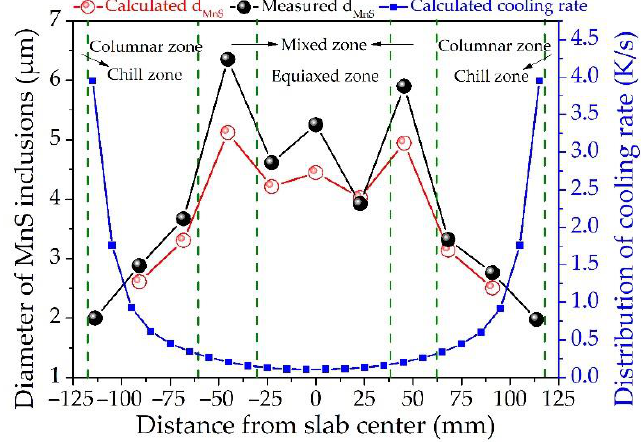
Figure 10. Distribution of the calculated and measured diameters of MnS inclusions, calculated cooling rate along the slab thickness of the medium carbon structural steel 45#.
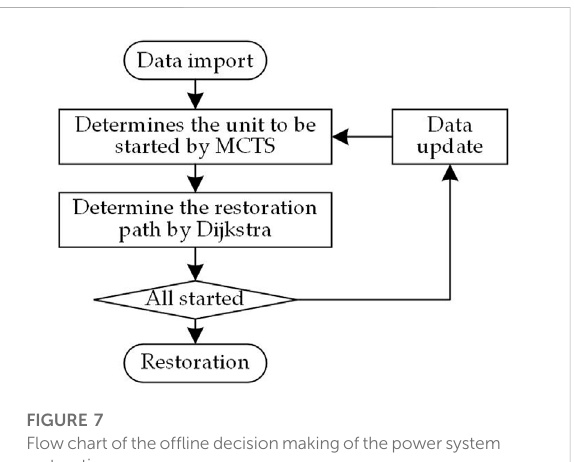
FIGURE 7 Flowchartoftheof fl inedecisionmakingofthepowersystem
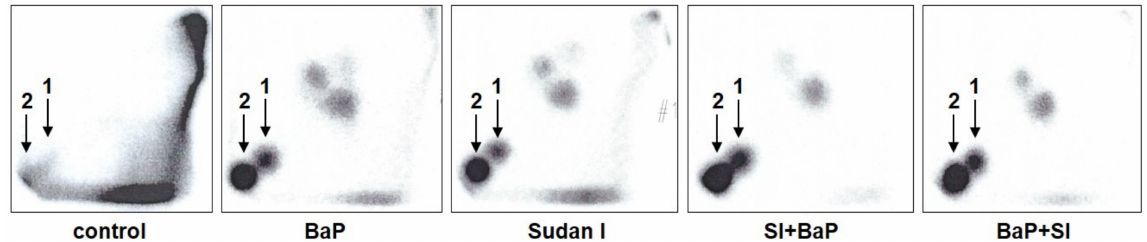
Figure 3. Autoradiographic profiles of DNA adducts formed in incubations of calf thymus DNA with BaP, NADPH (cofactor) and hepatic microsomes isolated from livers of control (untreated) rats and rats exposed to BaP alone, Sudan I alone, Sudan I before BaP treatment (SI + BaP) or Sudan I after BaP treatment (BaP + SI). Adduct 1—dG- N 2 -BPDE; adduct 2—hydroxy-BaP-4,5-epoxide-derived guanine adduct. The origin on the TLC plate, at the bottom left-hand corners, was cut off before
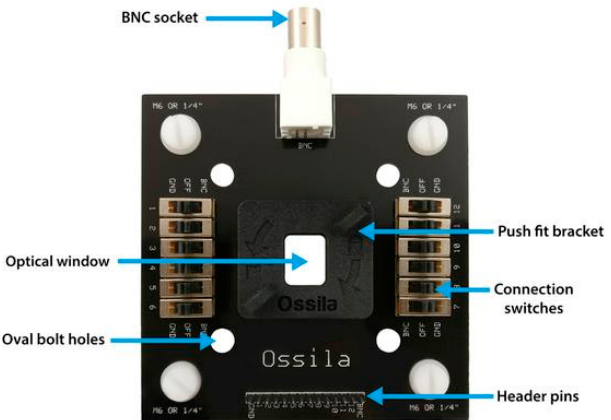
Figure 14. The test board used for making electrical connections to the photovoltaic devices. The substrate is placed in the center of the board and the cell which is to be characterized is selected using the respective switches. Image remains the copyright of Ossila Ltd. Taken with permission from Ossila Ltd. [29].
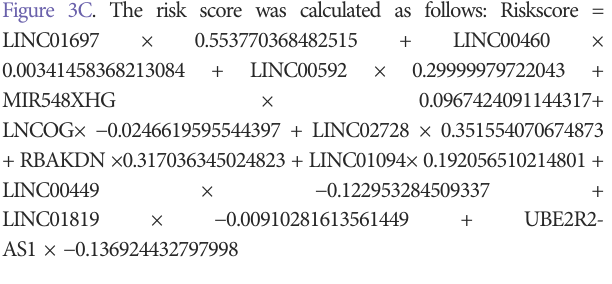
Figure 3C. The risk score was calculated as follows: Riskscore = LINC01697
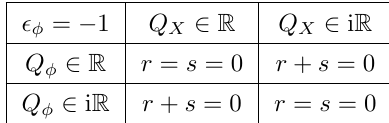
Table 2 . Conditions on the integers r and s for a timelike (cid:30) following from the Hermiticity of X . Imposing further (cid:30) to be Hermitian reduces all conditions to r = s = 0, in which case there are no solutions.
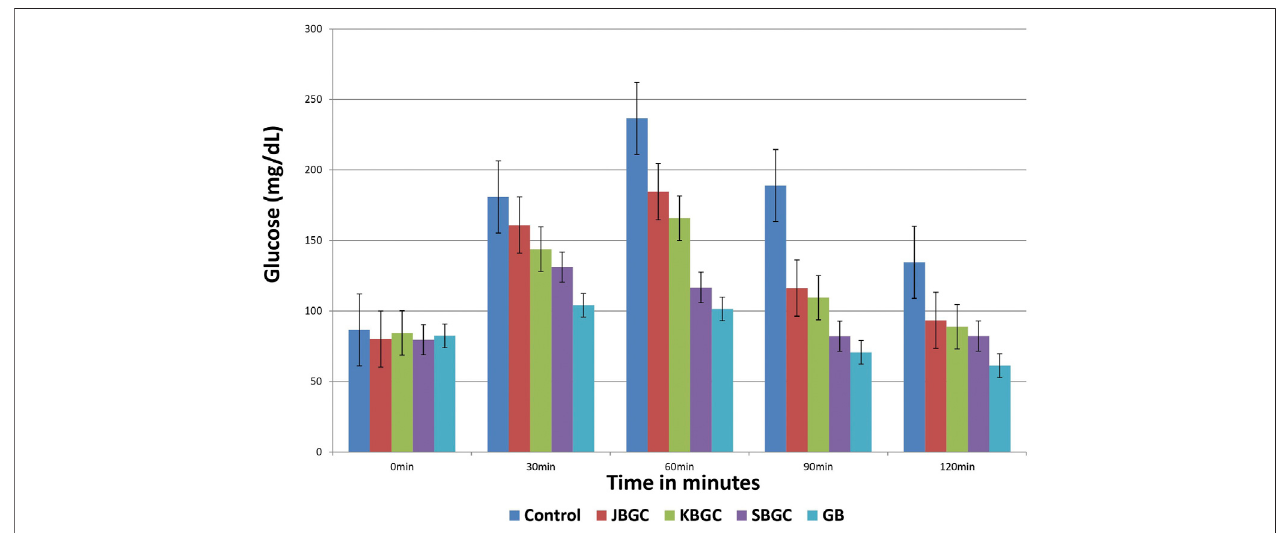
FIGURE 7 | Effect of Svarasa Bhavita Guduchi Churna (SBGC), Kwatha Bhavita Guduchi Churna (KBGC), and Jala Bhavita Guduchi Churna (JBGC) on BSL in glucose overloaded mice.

○ ○ ○ ○ ○

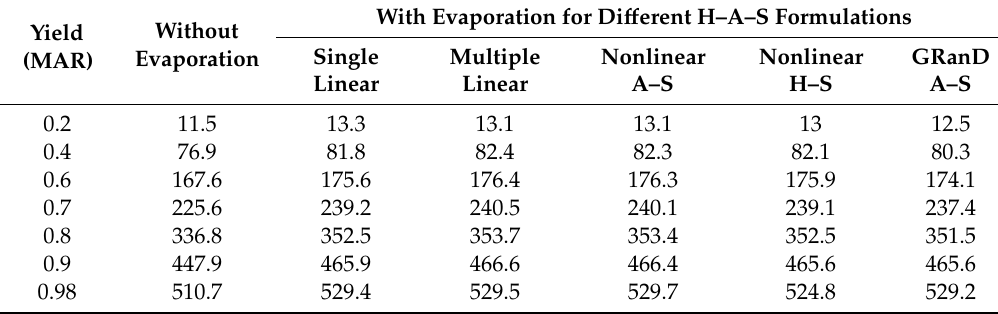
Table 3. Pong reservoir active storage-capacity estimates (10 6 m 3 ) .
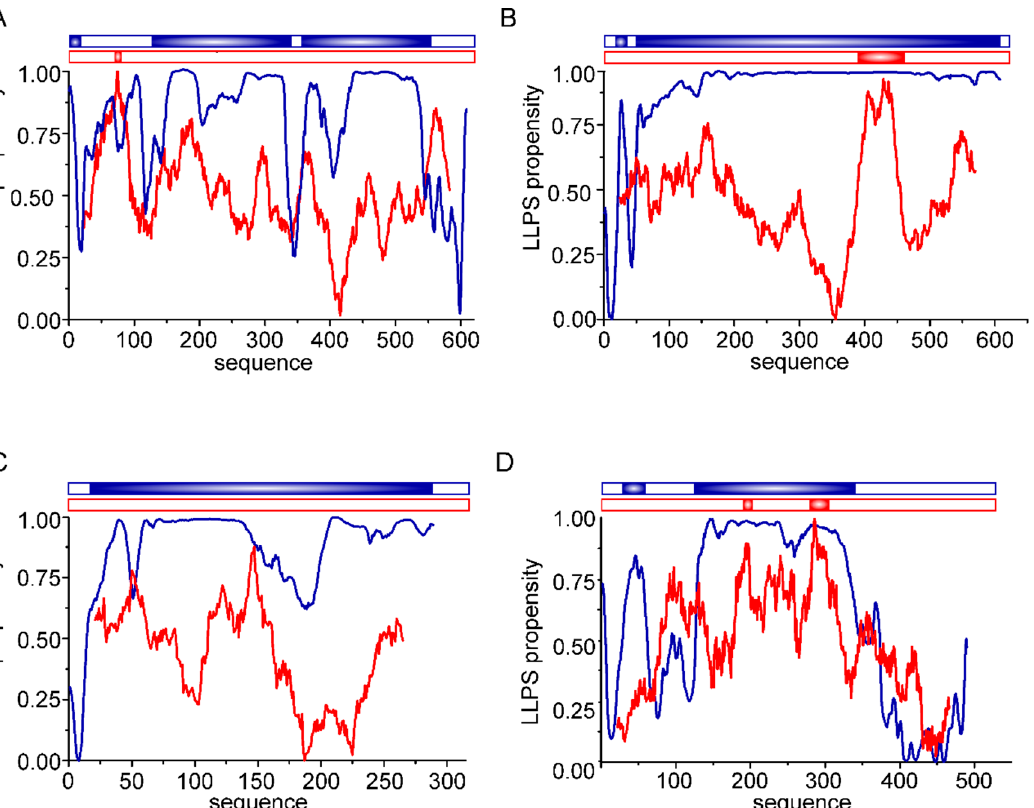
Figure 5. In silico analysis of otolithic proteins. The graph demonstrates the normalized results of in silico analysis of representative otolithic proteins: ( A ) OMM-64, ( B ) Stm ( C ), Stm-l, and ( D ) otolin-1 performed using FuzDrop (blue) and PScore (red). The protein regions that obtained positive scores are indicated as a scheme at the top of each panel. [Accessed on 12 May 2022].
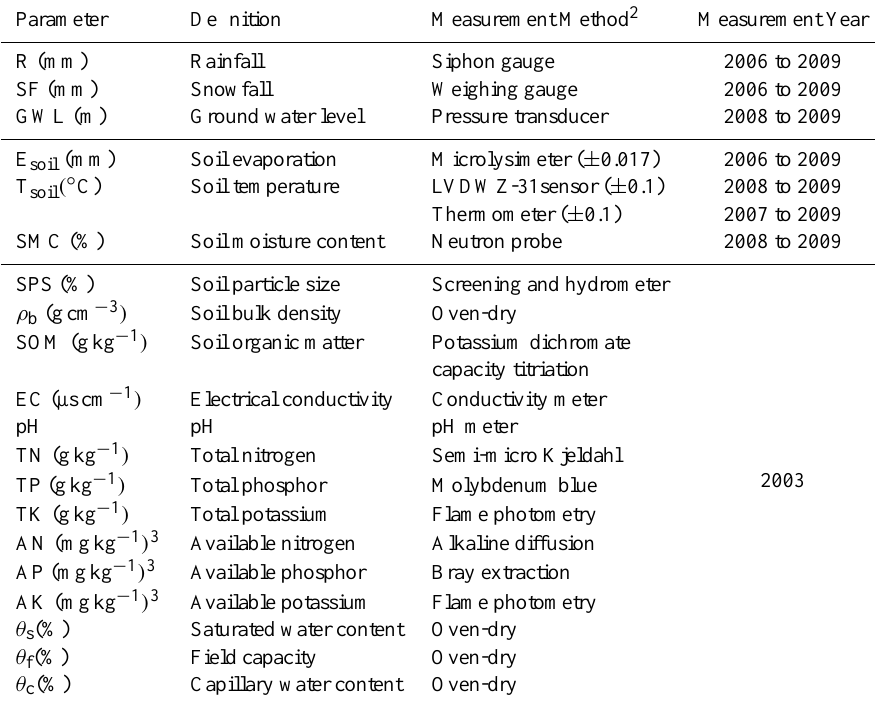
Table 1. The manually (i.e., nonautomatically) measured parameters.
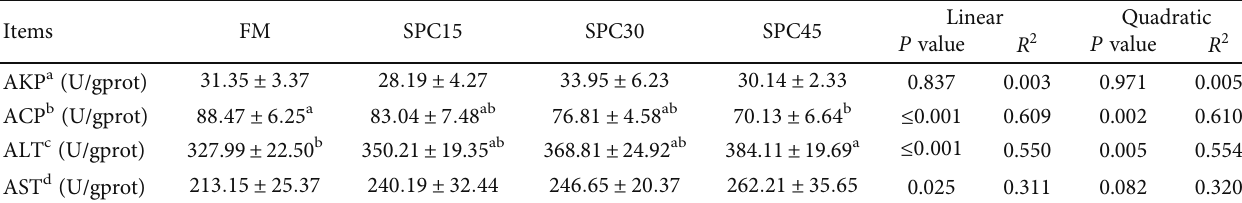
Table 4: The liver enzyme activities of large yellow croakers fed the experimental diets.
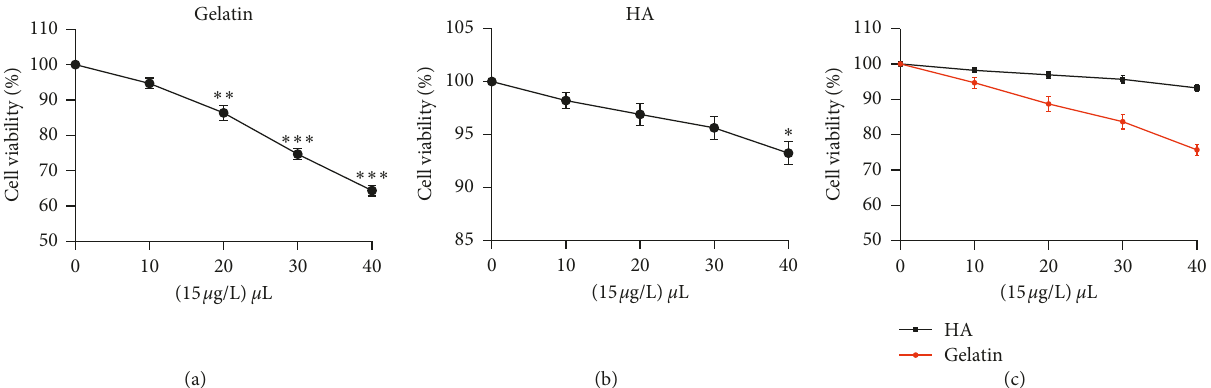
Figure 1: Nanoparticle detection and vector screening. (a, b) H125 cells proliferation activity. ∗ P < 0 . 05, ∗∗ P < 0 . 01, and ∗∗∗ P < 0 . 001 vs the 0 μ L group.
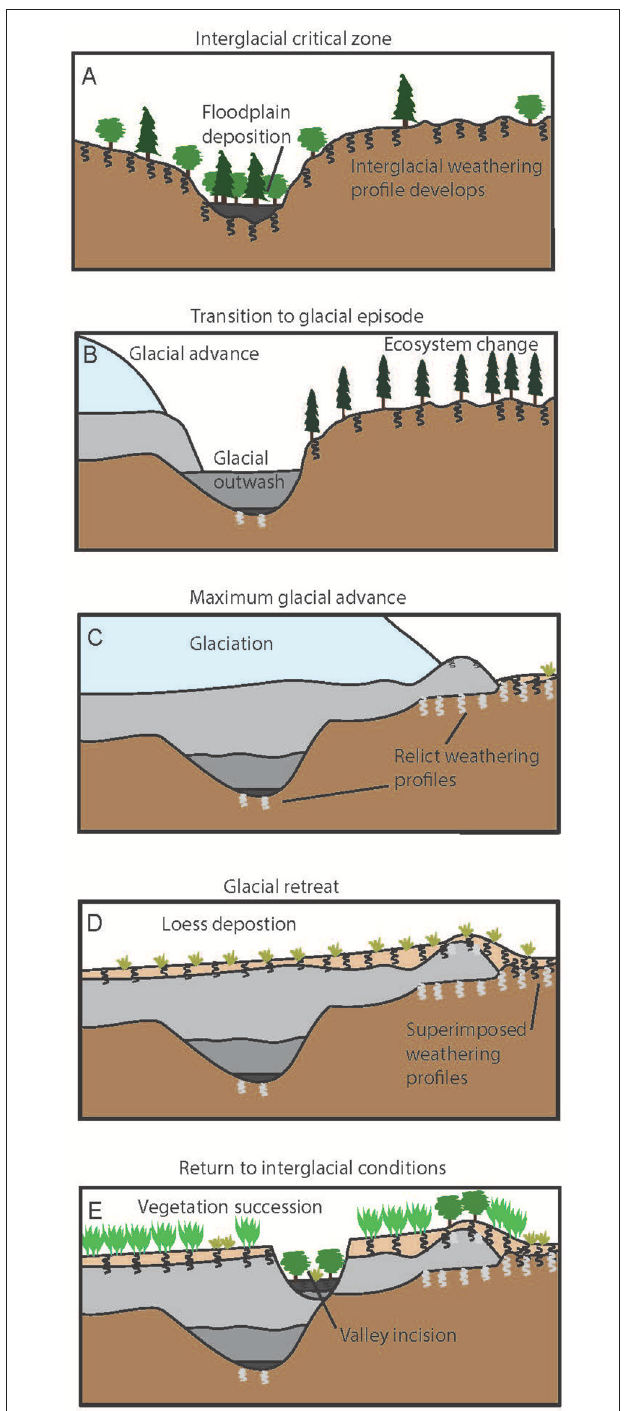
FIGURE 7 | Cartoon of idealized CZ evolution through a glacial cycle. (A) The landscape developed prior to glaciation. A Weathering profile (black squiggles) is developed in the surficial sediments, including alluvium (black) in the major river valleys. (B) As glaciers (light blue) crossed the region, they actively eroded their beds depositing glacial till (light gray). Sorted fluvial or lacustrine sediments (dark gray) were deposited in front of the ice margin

○ ○ ○ ○ ○

Each line in the data that holds the word "measured" must be copied.

◆ **Written response**:
Figure 10. Distribution of the calculated and measured diameters of MnS inclusions, calculated cooling rate along the slab thickness of the medium carbon structural steel 45#.
Table 1. The manually (i.e., nonautomatically) measured parameters.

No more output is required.